→ DATA EXTRACTS

● ● ● ● ●

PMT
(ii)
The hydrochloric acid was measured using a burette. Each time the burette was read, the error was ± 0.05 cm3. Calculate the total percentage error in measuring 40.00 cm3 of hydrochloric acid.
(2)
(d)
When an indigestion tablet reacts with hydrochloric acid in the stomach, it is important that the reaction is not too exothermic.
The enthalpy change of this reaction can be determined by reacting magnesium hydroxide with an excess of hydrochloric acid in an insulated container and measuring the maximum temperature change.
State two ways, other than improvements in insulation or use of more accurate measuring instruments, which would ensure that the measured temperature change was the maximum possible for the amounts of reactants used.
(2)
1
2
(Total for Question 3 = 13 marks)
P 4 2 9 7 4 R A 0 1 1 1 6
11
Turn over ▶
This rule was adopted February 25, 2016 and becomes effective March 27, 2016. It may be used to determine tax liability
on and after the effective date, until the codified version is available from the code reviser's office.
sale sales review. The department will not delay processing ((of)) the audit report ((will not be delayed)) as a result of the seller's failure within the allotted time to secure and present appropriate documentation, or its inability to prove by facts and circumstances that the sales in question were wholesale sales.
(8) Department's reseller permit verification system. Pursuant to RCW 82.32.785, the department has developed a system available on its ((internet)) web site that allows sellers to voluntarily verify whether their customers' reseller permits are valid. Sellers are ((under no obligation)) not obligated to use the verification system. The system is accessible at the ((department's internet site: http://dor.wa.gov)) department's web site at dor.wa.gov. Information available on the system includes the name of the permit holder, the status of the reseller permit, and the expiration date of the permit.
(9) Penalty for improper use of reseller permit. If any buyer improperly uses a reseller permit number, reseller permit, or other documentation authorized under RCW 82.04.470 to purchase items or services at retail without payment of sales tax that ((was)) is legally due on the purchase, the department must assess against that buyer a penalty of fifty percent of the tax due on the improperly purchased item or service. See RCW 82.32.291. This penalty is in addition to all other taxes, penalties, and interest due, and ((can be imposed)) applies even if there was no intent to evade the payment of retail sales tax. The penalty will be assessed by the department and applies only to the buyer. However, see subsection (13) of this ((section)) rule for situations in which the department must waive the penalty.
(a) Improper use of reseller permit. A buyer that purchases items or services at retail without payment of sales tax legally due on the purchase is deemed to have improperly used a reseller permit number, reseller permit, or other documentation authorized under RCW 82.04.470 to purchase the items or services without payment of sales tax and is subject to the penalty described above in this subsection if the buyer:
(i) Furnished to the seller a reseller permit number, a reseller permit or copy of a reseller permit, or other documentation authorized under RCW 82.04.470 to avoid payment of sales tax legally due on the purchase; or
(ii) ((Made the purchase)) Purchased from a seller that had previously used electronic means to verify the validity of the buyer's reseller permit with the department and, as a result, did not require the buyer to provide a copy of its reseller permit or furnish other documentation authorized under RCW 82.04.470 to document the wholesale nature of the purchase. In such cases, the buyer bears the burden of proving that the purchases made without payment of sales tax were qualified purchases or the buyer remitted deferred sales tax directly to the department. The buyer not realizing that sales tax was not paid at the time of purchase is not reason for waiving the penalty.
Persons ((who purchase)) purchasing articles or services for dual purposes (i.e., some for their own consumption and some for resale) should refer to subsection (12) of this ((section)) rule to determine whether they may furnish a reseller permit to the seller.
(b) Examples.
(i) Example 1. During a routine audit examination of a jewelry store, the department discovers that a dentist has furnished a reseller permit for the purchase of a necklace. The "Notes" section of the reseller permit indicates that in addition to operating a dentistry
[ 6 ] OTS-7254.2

● ● ● ● ●

→ TASK REQUIREMENTS
This exercise asks for every line of the records to be repeated exactly.

→ ANSWER TO THIS EXERCISE
PMT
(ii)
The hydrochloric acid was measured using a burette. Each time the burette was read, the error was ± 0.05 cm3. Calculate the total percentage error in measuring 40.00 cm3 of hydrochloric acid.
(2)
(d)
When an indigestion tablet reacts with hydrochloric acid in the stomach, it is important that the reaction is not too exothermic.
The enthalpy change of this reaction can be determined by reacting magnesium hydroxide with an excess of hydrochloric acid in an insulated container and measuring the maximum temperature change.
State two ways, other than improvements in insulation or use of more accurate measuring instruments, which would ensure that the measured temperature change was the maximum possible for the amounts of reactants used.
(2)
1
2
(Total for Question 3 = 13 marks)
P 4 2 9 7 4 R A 0 1 1 1 6
11
Turn over ▶
This rule was adopted February 25, 2016 and becomes effective March 27, 2016. It may be used to determine tax liability
on and after the effective date, until the codified version is available from the code reviser's office.
sale sales review. The department will not delay processing ((of)) the audit report ((will not be delayed)) as a result of the seller's failure within the allotted time to secure and present appropriate documentation, or its inability to prove by facts and circumstances that the sales in question were wholesale sales.
(8) Department's reseller permit verification system. Pursuant to RCW 82.32.785, the department has developed a system available on its ((internet)) web site that allows sellers to voluntarily verify whether their customers' reseller permits are valid. Sellers are ((under no obligation)) not obligated to use the verification system. The system is accessible at the ((department's internet site: http://dor.wa.gov)) department's web site at dor.wa.gov. Information available on the system includes the name of the permit holder, the status of the reseller permit, and the expiration date of the permit.
(9) Penalty for improper use of reseller permit. If any buyer improperly uses a reseller permit number, reseller permit, or other documentation authorized under RCW 82.04.470 to purchase items or services at retail without payment of sales tax that ((was)) is legally due on the purchase, the department must assess against that buyer a penalty of fifty percent of the tax due on the improperly purchased item or service. See RCW 82.32.291. This penalty is in addition to all other taxes, penalties, and interest due, and ((can be imposed)) applies even if there was no intent to evade the payment of retail sales tax. The penalty will be assessed by the department and applies only to the buyer. However, see subsection (13) of this ((section)) rule for situations in which the department must waive the penalty.
(a) Improper use of reseller permit. A buyer that purchases items or services at retail without payment of sales tax legally due on the purchase is deemed to have improperly used a reseller permit number, reseller permit, or other documentation authorized under RCW 82.04.470 to purchase the items or services without payment of sales tax and is subject to the penalty described above in this subsection if the buyer:
(i) Furnished to the seller a reseller permit number, a reseller permit or copy of a reseller permit, or other documentation authorized under RCW 82.04.470 to avoid payment of sales tax legally due on the purchase; or
(ii) ((Made the purchase)) Purchased from a seller that had previously used electronic means to verify the validity of the buyer's reseller permit with the department and, as a result, did not require the buyer to provide a copy of its reseller permit or furnish other documentation authorized under RCW 82.04.470 to document the wholesale nature of the purchase. In such cases, the buyer bears the burden of proving that the purchases made without payment of sales tax were qualified purchases or the buyer remitted deferred sales tax directly to the department. The buyer not realizing that sales tax was not paid at the time of purchase is not reason for waiving the penalty.
Persons ((who purchase)) purchasing articles or services for dual purposes (i.e., some for their own consumption and some for resale) should refer to subsection (12) of this ((section)) rule to determine whether they may furnish a reseller permit to the seller.
(b) Examples.
(i) Example 1. During a routine audit examination of a jewelry store, the department discovers that a dentist has furnished a reseller permit for the purchase of a necklace. The "Notes" section of the reseller permit indicates that in addition to operating a dentistry
[ 6 ] OTS-7254.2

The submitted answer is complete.